Saturday, May 7, 2016
It is an unavoidable fact that most of the patrons I see when I am working at the library are in some state of leisure. They are here wiling an afternoon away with a cozy book, or picking out movies to watch at home later that evening, or even just surfing the Internet as they wait for the drugs to kick in. All this wanton recreation makes it a ripe environment for the induction of jealousy on my part. After all, I wish I could just sit around anonymously reading for hours and hours, but I have to shelve these books. I would love to look up more gelaterias in Rome on the library's serviceable public computers during some idle early evening where I have nothing to do, but I don't have nothing to do. I'm working!
For the most part the nature of our clientele has helped to save me from the bitter yoke of jealousy. It is vastly easier to look at our most regular idlers and think "They have no place to go." than it is to think "Ohh! Landed Gentry!". As much as I might feel a pang of envy at the free time of our library visitors, I feel an equal, perhaps even greater comfort in my gainful employment and stable and happy place in the world.

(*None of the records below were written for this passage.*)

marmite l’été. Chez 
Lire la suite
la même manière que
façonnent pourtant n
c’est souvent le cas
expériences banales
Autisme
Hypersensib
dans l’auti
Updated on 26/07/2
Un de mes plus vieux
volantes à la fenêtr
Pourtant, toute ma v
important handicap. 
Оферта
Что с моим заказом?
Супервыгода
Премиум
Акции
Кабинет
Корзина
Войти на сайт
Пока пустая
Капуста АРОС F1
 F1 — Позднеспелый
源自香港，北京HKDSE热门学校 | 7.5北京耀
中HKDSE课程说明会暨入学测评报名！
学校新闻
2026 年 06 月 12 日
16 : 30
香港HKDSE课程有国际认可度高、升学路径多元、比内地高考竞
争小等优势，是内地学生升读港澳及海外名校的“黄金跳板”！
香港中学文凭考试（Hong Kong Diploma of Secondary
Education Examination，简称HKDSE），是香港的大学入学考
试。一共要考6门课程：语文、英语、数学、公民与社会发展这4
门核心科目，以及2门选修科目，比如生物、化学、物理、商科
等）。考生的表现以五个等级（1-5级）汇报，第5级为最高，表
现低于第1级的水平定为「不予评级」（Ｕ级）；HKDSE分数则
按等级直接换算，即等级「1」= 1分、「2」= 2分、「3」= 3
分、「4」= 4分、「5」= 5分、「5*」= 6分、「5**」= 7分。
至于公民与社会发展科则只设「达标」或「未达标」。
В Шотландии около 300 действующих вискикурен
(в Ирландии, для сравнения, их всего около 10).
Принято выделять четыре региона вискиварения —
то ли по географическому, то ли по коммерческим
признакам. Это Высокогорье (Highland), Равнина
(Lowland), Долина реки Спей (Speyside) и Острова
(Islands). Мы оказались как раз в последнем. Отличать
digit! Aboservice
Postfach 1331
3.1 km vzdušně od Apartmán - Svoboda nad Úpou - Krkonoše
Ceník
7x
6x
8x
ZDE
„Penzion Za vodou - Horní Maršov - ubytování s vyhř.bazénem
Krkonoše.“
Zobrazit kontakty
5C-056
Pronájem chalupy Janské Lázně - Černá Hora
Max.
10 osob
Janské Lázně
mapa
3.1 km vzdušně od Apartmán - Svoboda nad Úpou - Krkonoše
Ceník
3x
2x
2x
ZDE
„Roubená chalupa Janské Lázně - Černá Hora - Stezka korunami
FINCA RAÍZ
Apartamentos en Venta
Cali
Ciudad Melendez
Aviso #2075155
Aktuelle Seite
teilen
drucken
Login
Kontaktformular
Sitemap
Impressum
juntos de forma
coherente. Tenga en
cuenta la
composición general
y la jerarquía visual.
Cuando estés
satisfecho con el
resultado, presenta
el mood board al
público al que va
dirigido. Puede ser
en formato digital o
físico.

And perhaps that would work anywhere. If I were serving out gelato to the tourists at one of those Roman gelaterias I was referring to, there would be an endless stream of vacationers enjoying the blissful wonders of a brilliant city, all passing before me as I made the small talk, and effortfully plunked out their immensely tasty treats ("Per favore, try the Gorgonzola gelato. It is strange but bellissima!"). But I would be able to tell myself in that situation "Yes, they are on a vacation in paradise, but look at this place: Rome. I get to live here! Plus I am Italian!").

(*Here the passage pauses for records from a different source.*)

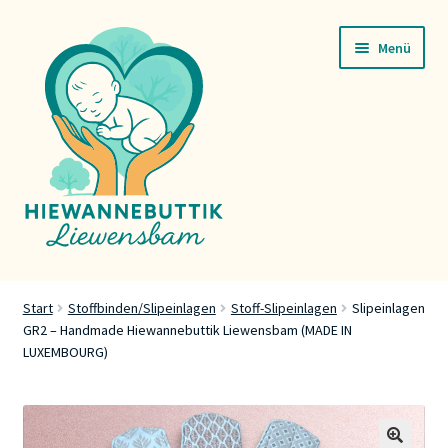
Zur
Zum
Menü
Navigation
Inhalt
springen
springen
Startsäit
Start
Stoffbinden/Slipeinlagen
Stoff-Slipeinlagen
Slipeinlagen
GR2 – Handmade Hiewannebuttik Liewensbam (MADE IN
Servicer
LUXEMBOURG)
Buttik
Press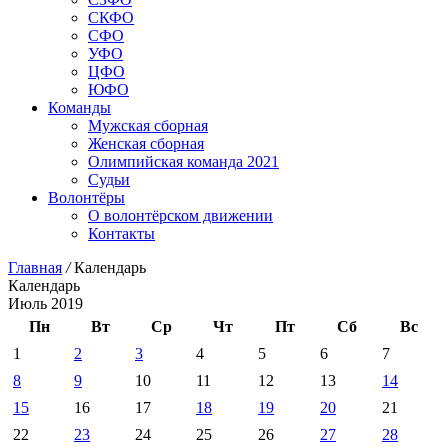
СКФО
СФО
УФО
ЦФО
ЮФО
Команды
Мужская сборная
Женская сборная
Олимпийская команда 2021
Судьи
Волонтёры
О волонтёрском движении
Контакты
Главная
/
Календарь
Календарь
Июль 2019
Пн
Вт
Ср
Чт
Пт
Сб
Вс
1
2
3
4
5
6
7
8
9
10
11
12
13
14
15
16
17
18
19
20
21
22
23
24
25
26
27
28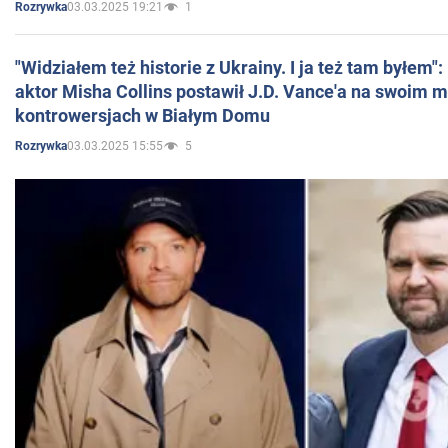
03.03.2025 19:21
1
Rozrywka
"Widziałem też historie z Ukrainy. I ja też tam byłem"
aktor Misha Collins postawił J.D. Vance'a na swoim m
kontrowersjach w Białym Domu
03.03.2025 15:55
5
Rozrywka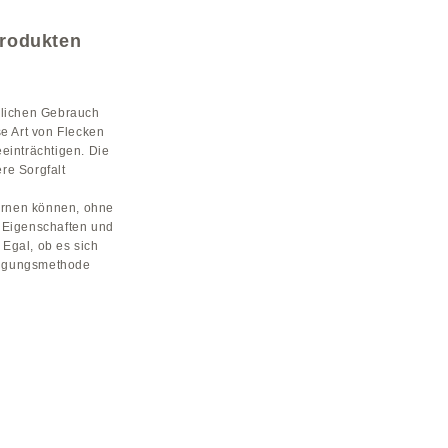
produkten
äglichen Gebrauch
e Art von Flecken
einträchtigen. Die
re Sorgfalt
fernen können, ohne
n Eigenschaften und
Egal, ob es sich
inigungsmethode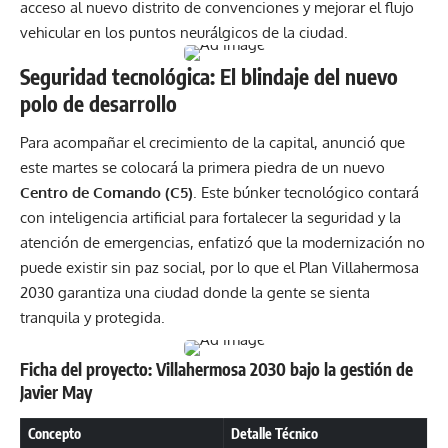
acceso al nuevo distrito de convenciones y mejorar el flujo
vehicular en los puntos neurálgicos de la ciudad.
Seguridad tecnológica: El blindaje del nuevo
polo de desarrollo
Para acompañar el crecimiento de la capital, anunció que
este martes se colocará la primera piedra de un nuevo
Centro de Comando (C5)
. Este búnker tecnológico contará
con inteligencia artificial para fortalecer la seguridad y la
atención de emergencias, enfatizó que la modernización no
puede existir sin paz social, por lo que el Plan Villahermosa
2030 garantiza una ciudad donde la gente se sienta
tranquila y protegida.
Ficha del proyecto: Villahermosa 2030 bajo la gestión de
Javier May
Concepto
Detalle Técnico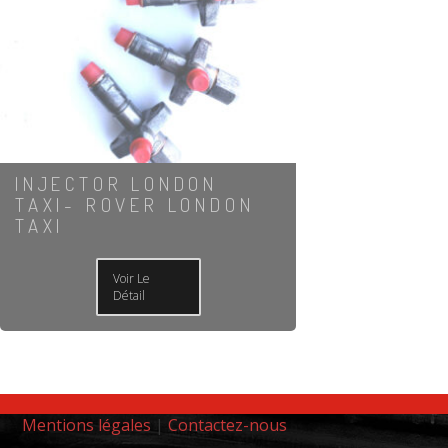
INJECTOR LONDON
TAXI- ROVER LONDON
TAXI
Voir Le
Détail
Mentions légales
|
Contactez-nous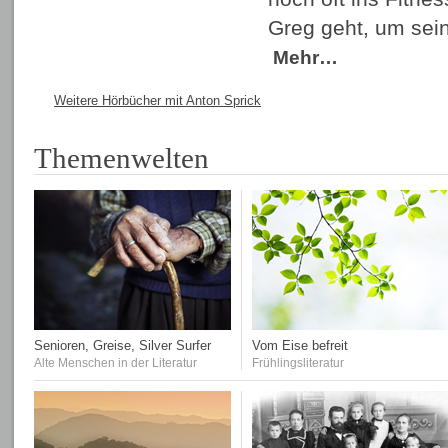
Greg geht, um sei
Mehr…
Weitere Hörbücher mit Anton Sprick
Themenwelten
Senioren, Greise, Silver Surfer
Vom Eise befreit
Alte Menschen in der Literatur
Frühlingsliteratur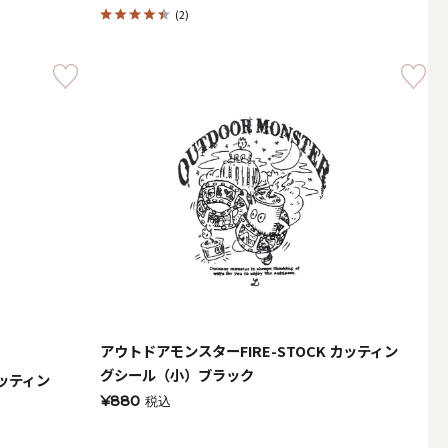
(2)
その他キャンドル
キャンドルスタンド
アウトドアモンスターFIRE-STOCK カッティン
グシール（小）ブラック
カッティン
¥880
税込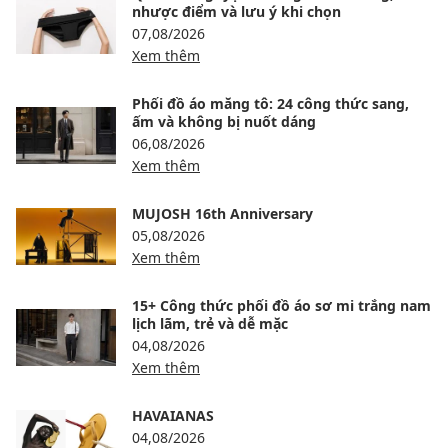
nhược điểm và lưu ý khi chọn
07,08/2026
Xem thêm
Phối đồ áo măng tô: 24 công thức sang,
ấm và không bị nuốt dáng
06,08/2026
Xem thêm
MUJOSH 16th Anniversary
05,08/2026
Xem thêm
15+ Công thức phối đồ áo sơ mi trắng nam
lịch lãm, trẻ và dễ mặc
04,08/2026
Xem thêm
HAVAIANAS
04,08/2026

Yesterday I biked through my neighborhood to work. I saw people having a leisurely brunch at an adorable and amazingly popular new art deco old converted diner car café. It was 70 degrees out with a slight breeze. People were out on the deck sipping fruity cocktails as I trundled my way to work on my heavy city bike. Yes, I felt a mighty pang of jealousy, but I also understood, maybe they were hurrying through their little quick business brunch, or were otherwise racing along so that they could get to work. And then they glanced up to see me biking past.
"Oh." They would think. "What I would give on a beautiful day like this to just be able to bike around all day like that guy."
So am I saying the grass is always greener?
No, I'm saying our uninformed stories about strangers are usually wrong, so we might as well write the ones we can live with best.